═══ Provided data ═══
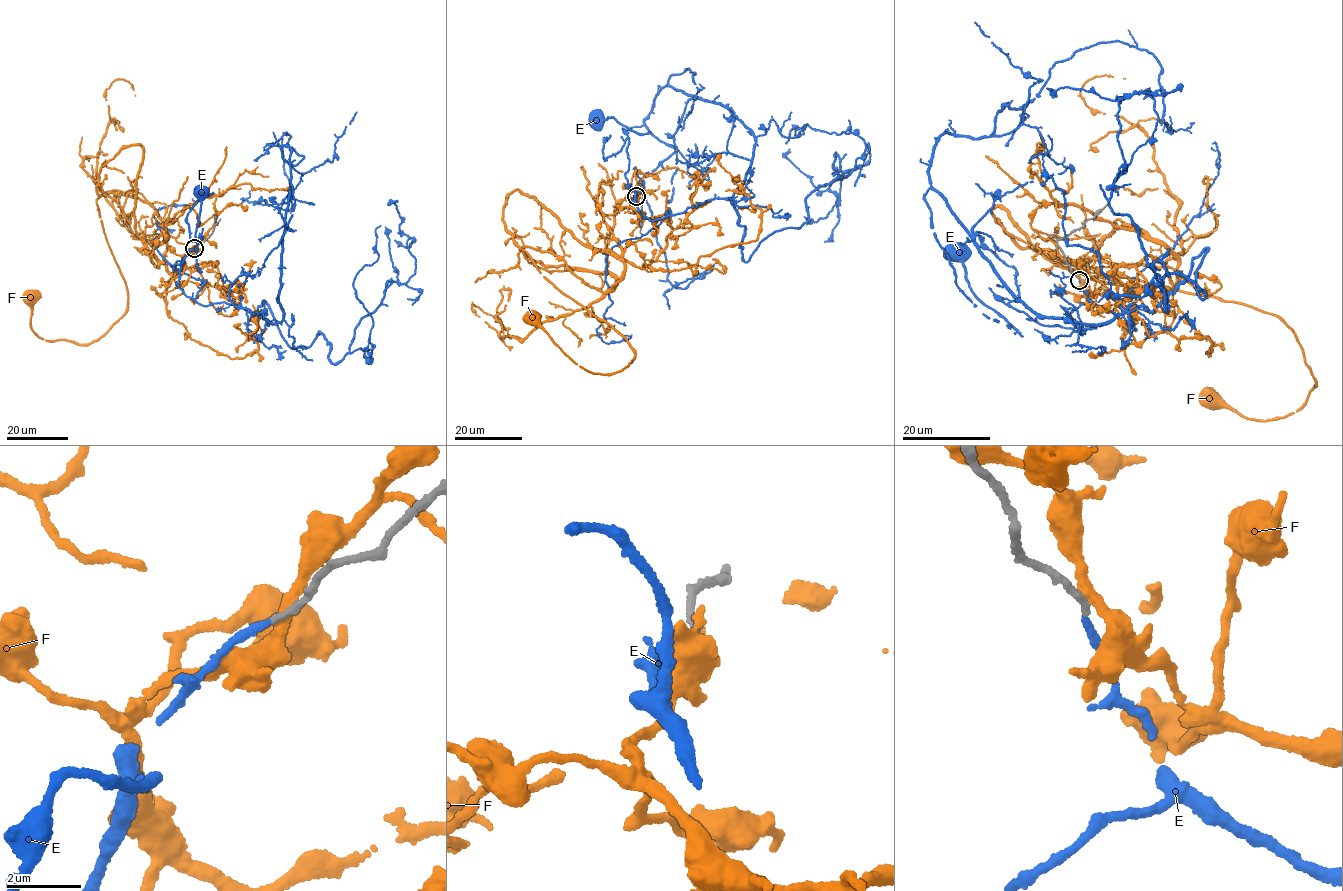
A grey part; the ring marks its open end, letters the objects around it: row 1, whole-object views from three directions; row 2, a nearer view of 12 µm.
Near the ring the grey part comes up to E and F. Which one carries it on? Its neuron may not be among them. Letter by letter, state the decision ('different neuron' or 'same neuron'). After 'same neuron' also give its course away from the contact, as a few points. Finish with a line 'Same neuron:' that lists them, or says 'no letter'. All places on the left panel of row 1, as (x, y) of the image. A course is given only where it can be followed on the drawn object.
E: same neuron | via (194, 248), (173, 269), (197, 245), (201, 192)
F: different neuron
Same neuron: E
═══
**Task statement**:
Print the data exactly as written, dropping any images it holds.

**Solved exercise**:
A grey part; the ring marks its open end, letters the objects around it: row 1, whole-object views from three directions; row 2, a nearer view of 12 µm.
Near the ring the grey part comes up to E and F. Which one carries it on? Its neuron may not be among them. Letter by letter, state the decision ('different neuron' or 'same neuron'). After 'same neuron' also give its course away from the contact, as a few points. Finish with a line 'Same neuron:' that lists them, or says 'no letter'. All places on the left panel of row 1, as (x, y) of the image. A course is given only where it can be followed on the drawn object.
E: same neuron | via (194, 248), (173, 269), (197, 245), (201, 192)
F: different neuron
Same neuron: E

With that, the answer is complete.